Performance Considerations

np.vectorize() provides no performance advantage over Python loops. For computational efficiency, use native NumPy operations or compile functions with Numba.

import time

# Test function
def custom_operation(x):
    return np.sin(x) ** 2 + np.cos(x) ** 2

data = np.random.rand(1000000)

# Method 1: np.vectorize
vectorized = np.vectorize(custom_operation)
start = time.time()
result1 = vectorized(data)
time_vectorize = time.time() - start

# Method 2: Native NumPy
start = time.time()
result2 = np.sin(data) ** 2 + np.cos(data) ** 2
time_numpy = time.time() - start

# Method 3: List comprehension
start = time.time()
result3 = np.array([custom_operation(x) for x in data])
time_loop = time.time() - start

print(f"np.vectorize: {time_vectorize:.4f}s")  # ~0.85s
print(f"Native NumPy: {time_numpy:.4f}s")      # ~0.02s
print(f"List comp:    {time_loop:.4f}s")       # ~0.90s

Native NumPy operations are 40x faster in this example. Use np.vectorize() when:

Prototyping or working with small datasets
The function contains complex logic unsuitable for NumPy operations
Code readability outweighs performance requirements

Practical Applications

np.vectorize() excels when applying business logic, conditional transformations, or external function calls across arrays.

# Applying business rules
def calculate_discount(price, quantity):
    if quantity >= 100:
        return price * 0.80  # 20% discount
    elif quantity >= 50:
        return price * 0.90  # 10% discount
    elif quantity >= 10:
        return price * 0.95  # 5% discount
    return price

discount_calc = np.vectorize(calculate_discount)

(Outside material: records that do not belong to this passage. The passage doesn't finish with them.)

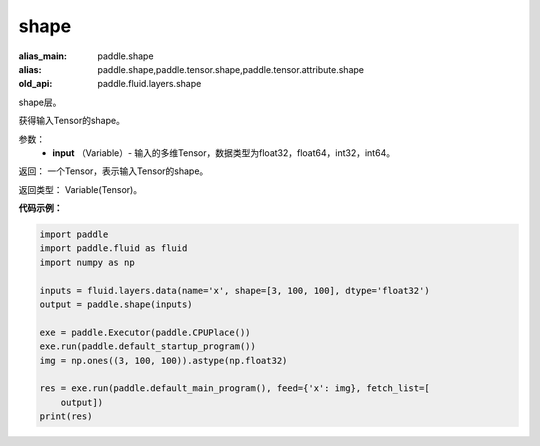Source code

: .. _cn_api_fluid_layers_shape:

shape
-------------------------------

.. py:function:: paddle.fluid.layers.shape(input)

:alias_main: paddle.shape
:alias: paddle.shape,paddle.tensor.shape,paddle.tensor.attribute.shape
:old_api: paddle.fluid.layers.shape



shape层。

获得输入Tensor的shape。

参数：
        - **input** （Variable）-  输入的多维Tensor，数据类型为float32，float64，int32，int64。

返回： 一个Tensor，表示输入Tensor的shape。

返回类型： Variable(Tensor)。

**代码示例：**

.. code-block:: python

    import paddle
    import paddle.fluid as fluid
    import numpy as np
    
    inputs = fluid.layers.data(name='x', shape=[3, 100, 100], dtype='float32')
    output = paddle.shape(inputs)
    
    exe = paddle.Executor(paddle.CPUPlace())
    exe.run(paddle.default_startup_program())
    img = np.ones((3, 100, 100)).astype(np.float32)
    
    res = exe.run(paddle.default_main_program(), feed={'x': img}, fetch_list=[
        output])
    print(res)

prices = np.array([100, 200, 150, 80])
quantities = np.array([5, 60, 120, 25])

final_prices = discount_calc(prices, quantities)
print(final_prices)  # [100. 180. 120.  76.]

# Working with external libraries
from datetime import datetime, timedelta

def add_business_days(date_str, days):
    date = datetime.strptime(date_str, '%Y-%m-%d')
    current = date
    added = 0
    while added < days:
        current += timedelta(days=1)
        if current.weekday() < 5:  # Monday-Friday
            added += 1
    return current.strftime('%Y-%m-%d')

add_days = np.vectorize(add_business_days, excluded=['days'])

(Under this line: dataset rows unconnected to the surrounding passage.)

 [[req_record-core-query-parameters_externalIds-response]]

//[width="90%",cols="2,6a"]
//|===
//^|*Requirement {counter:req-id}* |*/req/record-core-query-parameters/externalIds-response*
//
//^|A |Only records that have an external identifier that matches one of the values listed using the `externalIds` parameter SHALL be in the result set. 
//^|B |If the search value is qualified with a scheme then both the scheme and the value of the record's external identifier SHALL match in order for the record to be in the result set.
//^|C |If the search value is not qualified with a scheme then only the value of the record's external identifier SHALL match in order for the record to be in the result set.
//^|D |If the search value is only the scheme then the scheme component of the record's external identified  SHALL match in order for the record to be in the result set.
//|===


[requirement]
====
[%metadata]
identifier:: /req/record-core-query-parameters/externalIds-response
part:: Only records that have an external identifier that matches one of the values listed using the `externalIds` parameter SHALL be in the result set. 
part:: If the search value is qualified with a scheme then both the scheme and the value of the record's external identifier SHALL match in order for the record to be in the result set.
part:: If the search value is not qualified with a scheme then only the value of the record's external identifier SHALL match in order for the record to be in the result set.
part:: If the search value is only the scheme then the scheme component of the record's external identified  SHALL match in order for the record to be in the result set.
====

dates = np.array(['2024-01-15', '2024-01-16', '2024-01-17'])
result = add_days(dates, days=5)
print(result)  # ['2024-01-22' '2024-01-23' '2024-01-24']

Alternatives and Best Practices

For production code, consider these alternatives:

# Numba for numerical performance
from numba import vectorize

@vectorize(['float64(float64, float64)'])
def numba_bmi(weight, height):
    return weight / (height ** 2)

# 100x+ faster than np.vectorize for large arrays

# NumPy's where for conditional logic
prices = np.array([100, 200, 150, 80])
quantities = np.array([5, 60, 120, 25])

discounts = np.where(quantities >= 100, 0.80,
            np.where(quantities >= 50, 0.90,
            np.where(quantities >= 10, 0.95, 1.0)))

final_prices = prices * discounts

# Array broadcasting for element-wise operations
def complex_calc(x, y, z):
    return (x[:, None, None] + y[None, :, None]) * z[None, None, :]

x, y, z = np.arange(3), np.arange(4), np.arange(5)
result = complex_calc(x, y, z)  # Shape: (3, 4, 5)

Use np.vectorize() as a development tool and readability enhancer, not a performance optimizer. Profile your code and migrate performance-critical sections to native NumPy operations or compiled alternatives.